HOW TO COMPLETE THIS TASK: Extract every line below that contains the word "Liver".

^^^^

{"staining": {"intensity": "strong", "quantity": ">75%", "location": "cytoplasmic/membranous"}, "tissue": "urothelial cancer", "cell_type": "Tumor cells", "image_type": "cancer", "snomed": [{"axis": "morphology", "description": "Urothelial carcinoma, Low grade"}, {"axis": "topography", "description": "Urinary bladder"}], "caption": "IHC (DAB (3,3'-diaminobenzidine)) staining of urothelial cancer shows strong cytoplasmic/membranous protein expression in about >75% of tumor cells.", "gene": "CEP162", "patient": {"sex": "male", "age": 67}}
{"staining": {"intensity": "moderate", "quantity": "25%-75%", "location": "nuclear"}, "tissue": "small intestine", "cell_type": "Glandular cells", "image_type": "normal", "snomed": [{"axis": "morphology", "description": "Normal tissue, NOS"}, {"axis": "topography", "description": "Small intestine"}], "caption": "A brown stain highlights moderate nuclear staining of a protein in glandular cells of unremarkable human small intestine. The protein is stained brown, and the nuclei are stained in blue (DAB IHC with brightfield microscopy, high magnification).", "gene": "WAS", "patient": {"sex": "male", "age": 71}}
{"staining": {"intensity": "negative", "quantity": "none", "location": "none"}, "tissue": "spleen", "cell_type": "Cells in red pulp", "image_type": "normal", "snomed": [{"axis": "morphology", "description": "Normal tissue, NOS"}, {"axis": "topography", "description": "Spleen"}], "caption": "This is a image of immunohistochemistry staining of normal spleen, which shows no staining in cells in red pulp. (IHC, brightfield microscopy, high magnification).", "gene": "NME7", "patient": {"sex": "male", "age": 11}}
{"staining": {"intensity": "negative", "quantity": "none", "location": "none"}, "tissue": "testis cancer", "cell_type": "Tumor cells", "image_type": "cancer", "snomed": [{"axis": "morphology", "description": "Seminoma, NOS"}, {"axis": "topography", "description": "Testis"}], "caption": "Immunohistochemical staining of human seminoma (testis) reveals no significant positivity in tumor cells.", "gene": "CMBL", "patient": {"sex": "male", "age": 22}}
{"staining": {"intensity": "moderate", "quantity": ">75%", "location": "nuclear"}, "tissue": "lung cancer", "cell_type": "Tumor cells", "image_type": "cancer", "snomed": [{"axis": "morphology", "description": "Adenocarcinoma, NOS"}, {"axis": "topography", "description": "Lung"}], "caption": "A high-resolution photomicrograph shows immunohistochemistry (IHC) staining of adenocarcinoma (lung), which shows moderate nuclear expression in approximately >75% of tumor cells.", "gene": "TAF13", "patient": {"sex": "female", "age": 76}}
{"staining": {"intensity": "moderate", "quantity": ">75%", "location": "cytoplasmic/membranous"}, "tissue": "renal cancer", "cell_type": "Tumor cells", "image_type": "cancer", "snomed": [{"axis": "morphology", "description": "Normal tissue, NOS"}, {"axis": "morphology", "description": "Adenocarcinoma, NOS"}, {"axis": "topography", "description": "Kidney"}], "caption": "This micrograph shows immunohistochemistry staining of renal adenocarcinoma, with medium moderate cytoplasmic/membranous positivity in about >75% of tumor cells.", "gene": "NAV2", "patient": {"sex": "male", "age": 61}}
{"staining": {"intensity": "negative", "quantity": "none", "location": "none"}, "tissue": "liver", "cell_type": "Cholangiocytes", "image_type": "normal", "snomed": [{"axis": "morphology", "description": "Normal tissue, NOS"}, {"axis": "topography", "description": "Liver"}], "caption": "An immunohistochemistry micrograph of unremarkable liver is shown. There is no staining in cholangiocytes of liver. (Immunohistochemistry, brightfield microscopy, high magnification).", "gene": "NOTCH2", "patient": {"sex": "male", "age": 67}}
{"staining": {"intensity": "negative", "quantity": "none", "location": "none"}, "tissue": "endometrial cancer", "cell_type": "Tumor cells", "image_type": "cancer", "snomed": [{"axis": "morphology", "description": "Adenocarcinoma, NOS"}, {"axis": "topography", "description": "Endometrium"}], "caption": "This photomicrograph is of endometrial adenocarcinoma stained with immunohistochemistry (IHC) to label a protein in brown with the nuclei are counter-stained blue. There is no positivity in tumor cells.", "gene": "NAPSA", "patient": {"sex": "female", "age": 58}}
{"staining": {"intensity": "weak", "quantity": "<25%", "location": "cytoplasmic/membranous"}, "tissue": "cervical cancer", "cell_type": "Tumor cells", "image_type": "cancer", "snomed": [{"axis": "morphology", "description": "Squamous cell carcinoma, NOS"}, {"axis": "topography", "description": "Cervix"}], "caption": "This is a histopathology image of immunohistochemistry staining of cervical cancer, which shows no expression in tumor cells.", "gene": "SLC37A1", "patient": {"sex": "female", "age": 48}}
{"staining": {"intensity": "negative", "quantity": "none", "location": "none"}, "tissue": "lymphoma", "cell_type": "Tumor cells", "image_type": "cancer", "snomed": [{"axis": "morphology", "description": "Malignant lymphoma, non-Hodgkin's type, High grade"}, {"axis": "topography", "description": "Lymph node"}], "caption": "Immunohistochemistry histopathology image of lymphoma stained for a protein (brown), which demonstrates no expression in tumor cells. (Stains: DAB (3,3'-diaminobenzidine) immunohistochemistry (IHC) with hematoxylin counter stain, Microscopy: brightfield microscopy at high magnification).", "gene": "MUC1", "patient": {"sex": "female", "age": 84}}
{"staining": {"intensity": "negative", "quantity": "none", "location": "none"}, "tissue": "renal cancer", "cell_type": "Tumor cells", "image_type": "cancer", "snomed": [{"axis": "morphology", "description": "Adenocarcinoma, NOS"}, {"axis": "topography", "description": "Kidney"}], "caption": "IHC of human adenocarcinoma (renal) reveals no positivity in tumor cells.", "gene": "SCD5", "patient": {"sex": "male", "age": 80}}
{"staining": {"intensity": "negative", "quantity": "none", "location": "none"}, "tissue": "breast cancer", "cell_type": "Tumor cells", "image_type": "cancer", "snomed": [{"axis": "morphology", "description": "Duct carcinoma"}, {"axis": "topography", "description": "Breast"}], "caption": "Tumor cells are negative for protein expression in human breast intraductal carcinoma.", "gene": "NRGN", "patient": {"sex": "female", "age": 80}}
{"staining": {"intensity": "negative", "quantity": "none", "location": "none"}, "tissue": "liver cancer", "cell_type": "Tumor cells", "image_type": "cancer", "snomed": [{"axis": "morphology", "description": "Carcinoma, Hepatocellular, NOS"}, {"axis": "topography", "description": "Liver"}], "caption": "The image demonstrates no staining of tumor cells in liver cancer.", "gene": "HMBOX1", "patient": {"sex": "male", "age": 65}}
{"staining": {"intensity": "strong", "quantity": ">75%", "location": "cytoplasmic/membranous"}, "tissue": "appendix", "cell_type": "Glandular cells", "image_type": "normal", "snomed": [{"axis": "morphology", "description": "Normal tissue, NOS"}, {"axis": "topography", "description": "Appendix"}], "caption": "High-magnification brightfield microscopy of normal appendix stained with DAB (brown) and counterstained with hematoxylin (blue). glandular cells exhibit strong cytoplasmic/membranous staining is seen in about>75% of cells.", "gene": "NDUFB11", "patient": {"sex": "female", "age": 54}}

^^^^

ANSWER TO THE PROBLEM:
{"staining": {"intensity": "negative", "quantity": "none", "location": "none"}, "tissue": "liver", "cell_type": "Cholangiocytes", "image_type": "normal", "snomed": [{"axis": "morphology", "description": "Normal tissue, NOS"}, {"axis": "topography", "description": "Liver"}], "caption": "An immunohistochemistry micrograph of unremarkable liver is shown. There is no staining in cholangiocytes of liver. (Immunohistochemistry, brightfield microscopy, high magnification).", "gene": "NOTCH2", "patient": {"sex": "male", "age": 67}}
{"staining": {"intensity": "negative", "quantity": "none", "location": "none"}, "tissue": "liver cancer", "cell_type": "Tumor cells", "image_type": "cancer", "snomed": [{"axis": "morphology", "description": "Carcinoma, Hepatocellular, NOS"}, {"axis": "topography", "description": "Liver"}], "caption": "The image demonstrates no staining of tumor cells in liver cancer.", "gene": "HMBOX1", "patient": {"sex": "male", "age": 65}}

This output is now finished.